Teater Butet Dilarang Bicara Politik, Ini Penjelasan Polisi!

JurnalPatrolInews – Jakarta,- Butet Kartaredjasa, seniman senior, mengaku heran, pagelaran pentas teater yang diperankannya dilarang oleh Polisi. Ia pun merasa di intimidasi saat Polisi memaksanya membuat surat pernyataan.

Butet mengungkapkan, dirinya dilarang oleh polisi untuk bicara soal politik, dalam pergelaran pentas teater bertema “Musuh Bebuyutan” pada Jumat (1/12/23) lalu.

Ia menilai, instruksi penandatanganan surat untuk tidak bicara politik dalam pergelaran kebudayaan itu, adalah bukti adanya intimidasi.

“Intimidasi itu berupa surat pernyataan yang harus saya tandatangani, bahwa saya tidak boleh bicara soal politik. Itu intimidasinya,” ujar Butet, Selasa (5/12/23).

Ia membeberkan, sejak reformasi 1998, tidak ada pagelaran kebudayaan yang memerlukan penandatanganan surat agar tak memuat unsur politik.

“Sejak reformasi 1998 kami itu pentas monolog, teater Gandring, program Indonesia Kita, tidak pakai tanda tangan yang ada berkomitmen tidak bicara politik itu tidak ada,” bebernya..

“Jadi intimidasinya di situ, bukan didatangi orang lalu ditekan-tekan, bukan begitu,” tambahnya.

Atas kejadian itu, Polda Metro Jaya pun menjelaskan soal larangan berbicara terkait politik dalam pentas teater yang diperankan seniman Butet Kartaredjasa berjudul “Musuh Bebuyutan” di Taman Ismail Marzuki, Jakarta Pusat.

Kombes Trunoyudo Wisnu Andiko, Kabid Humas Polda Metro Jaya, mengatakan, izin acara tersebut berkaitan dengan kegiatan keramaian secara umum. Untuk izin tersebut, lanjutnya, merujuk pada Peraturan Pemerintah Nomor 60 Tahun 2017.

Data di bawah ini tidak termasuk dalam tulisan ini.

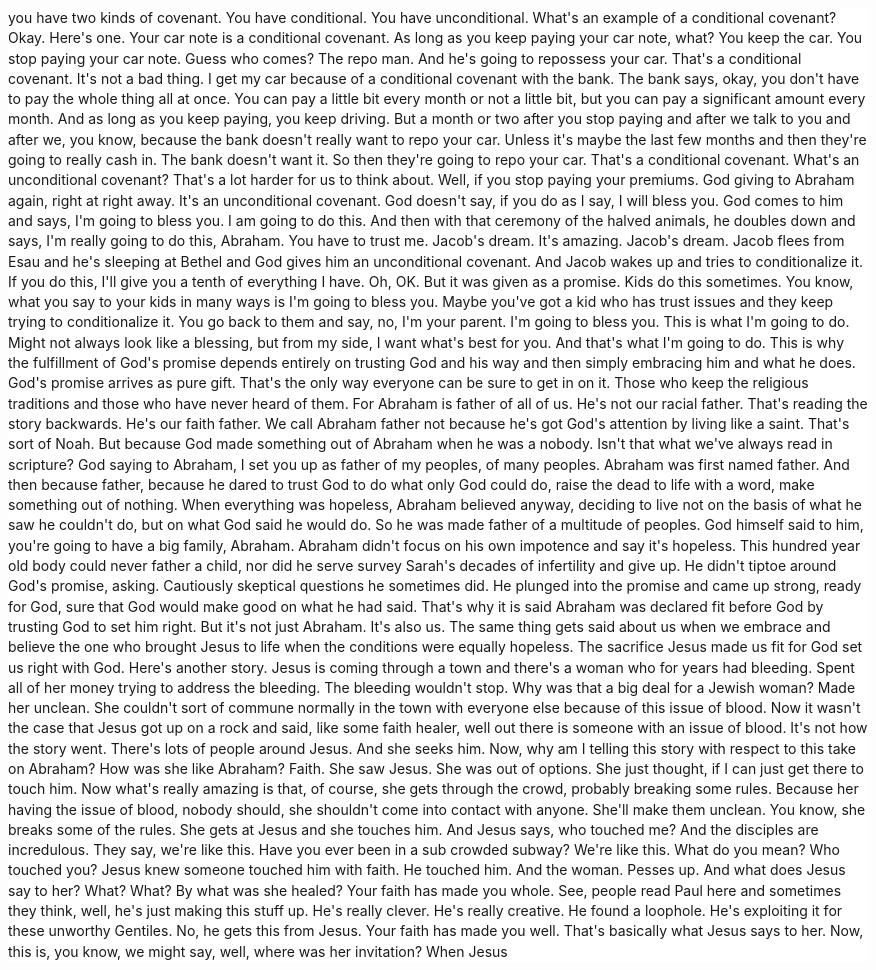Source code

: you have two kinds of covenant. You have conditional. You have unconditional. What's an example of a conditional covenant? Okay. Here's one. Your car note is a conditional covenant. As long as you keep paying your car note, what? You keep the car. You stop paying your car note. Guess who comes? The repo man. And he's going to repossess your car. That's a conditional covenant. It's not a bad thing. I get my car because of a conditional covenant with the bank. The bank says, okay, you don't have to pay the whole thing all at once. You can pay a little bit every month or not a little bit, but you can pay a significant amount every month. And as long as you keep paying, you keep driving. But a month or two after you stop paying and after we talk to you and after we, you know, because the bank doesn't really want to repo your car. Unless it's maybe the last few months and then they're going to really cash in. The bank doesn't want it. So then they're going to repo your car. That's a conditional covenant. What's an unconditional covenant? That's a lot harder for us to think about. Well, if you stop paying your premiums. God giving to Abraham again, right at right away. It's an unconditional covenant. God doesn't say, if you do as I say, I will bless you. God comes to him and says, I'm going to bless you. I am going to do this. And then with that ceremony of the halved animals, he doubles down and says, I'm really going to do this, Abraham. You have to trust me. Jacob's dream. It's amazing. Jacob's dream. Jacob flees from Esau and he's sleeping at Bethel and God gives him an unconditional covenant. And Jacob wakes up and tries to conditionalize it. If you do this, I'll give you a tenth of everything I have. Oh, OK. But it was given as a promise. Kids do this sometimes. You know, what you say to your kids in many ways is I'm going to bless you. Maybe you've got a kid who has trust issues and they keep trying to conditionalize it. You go back to them and say, no, I'm your parent. I'm going to bless you. This is what I'm going to do. Might not always look like a blessing, but from my side, I want what's best for you. And that's what I'm going to do. This is why the fulfillment of God's promise depends entirely on trusting God and his way and then simply embracing him and what he does. God's promise arrives as pure gift. That's the only way everyone can be sure to get in on it. Those who keep the religious traditions and those who have never heard of them. For Abraham is father of all of us. He's not our racial father. That's reading the story backwards. He's our faith father. We call Abraham father not because he's got God's attention by living like a saint. That's sort of Noah. But because God made something out of Abraham when he was a nobody. Isn't that what we've always read in scripture? God saying to Abraham, I set you up as father of my peoples, of many peoples. Abraham was first named father. And then because father, because he dared to trust God to do what only God could do, raise the dead to life with a word, make something out of nothing. When everything was hopeless, Abraham believed anyway, deciding to live not on the basis of what he saw he couldn't do, but on what God said he would do. So he was made father of a multitude of peoples. God himself said to him, you're going to have a big family, Abraham. Abraham didn't focus on his own impotence and say it's hopeless. This hundred year old body could never father a child, nor did he serve survey Sarah's decades of infertility and give up. He didn't tiptoe around God's promise, asking. Cautiously skeptical questions he sometimes did. He plunged into the promise and came up strong, ready for God, sure that God would make good on what he had said. That's why it is said Abraham was declared fit before God by trusting God to set him right. But it's not just Abraham. It's also us. The same thing gets said about us when we embrace and believe the one who brought Jesus to life when the conditions were equally hopeless. The sacrifice Jesus made us fit for God set us right with God. Here's another story. Jesus is coming through a town and there's a woman who for years had bleeding. Spent all of her money trying to address the bleeding. The bleeding wouldn't stop. Why was that a big deal for a Jewish woman? Made her unclean. She couldn't sort of commune normally in the town with everyone else because of this issue of blood. Now it wasn't the case that Jesus got up on a rock and said, like some faith healer, well out there is someone with an issue of blood. It's not how the story went. There's lots of people around Jesus. And she seeks him. Now, why am I telling this story with respect to this take on Abraham? How was she like Abraham? Faith. She saw Jesus. She was out of options. She just thought, if I can just get there to touch him. Now what's really amazing is that, of course, she gets through the crowd, probably breaking some rules. Because her having the issue of blood, nobody should, she shouldn't come into contact with anyone. She'll make them unclean. You know, she breaks some of the rules. She gets at Jesus and she touches him. And Jesus says, who touched me? And the disciples are incredulous. They say, we're like this. Have you ever been in a sub crowded subway? We're like this. What do you mean? Who touched you? Jesus knew someone touched him with faith. He touched him. And the woman. Pesses up. And what does Jesus say to her? What? What? By what was she healed? Your faith has made you whole. See, people read Paul here and sometimes they think, well, he's just making this stuff up. He's really clever. He's really creative. He found a loophole. He's exploiting it for these unworthy Gentiles. No, he gets this from Jesus. Your faith has made you well. That's basically what Jesus says to her. Now, this is, you know, we might say, well, where was her invitation? When Jesus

Berdasarkan aturan itu, ada tiga kegiatan yang termasuk dalam kategori keramaian umum. Yakni, kegiatan berupa keramaian, kegiatan yang merupakan tontotan umum, dan kegiatan berupa arak-arakan.

Sementara, terang Tunoyudo, jika kegiatan itu berkaitan dengan kampanye, maka aturan yang mendasarinya adalah Peraturan Komisi Pemilihan Umum (PKPU).

“Ini kan keramaian umum, (kalau kampanye) itu PKPU, ini keramaian umum biasa, maka seperti di Monas itu karena misinya kemanusiaan bukan keramaian untuk kampanye, keramaian umum biasa,” jelas Trunoyudo kepada wartawan, Selasa (5/12/23).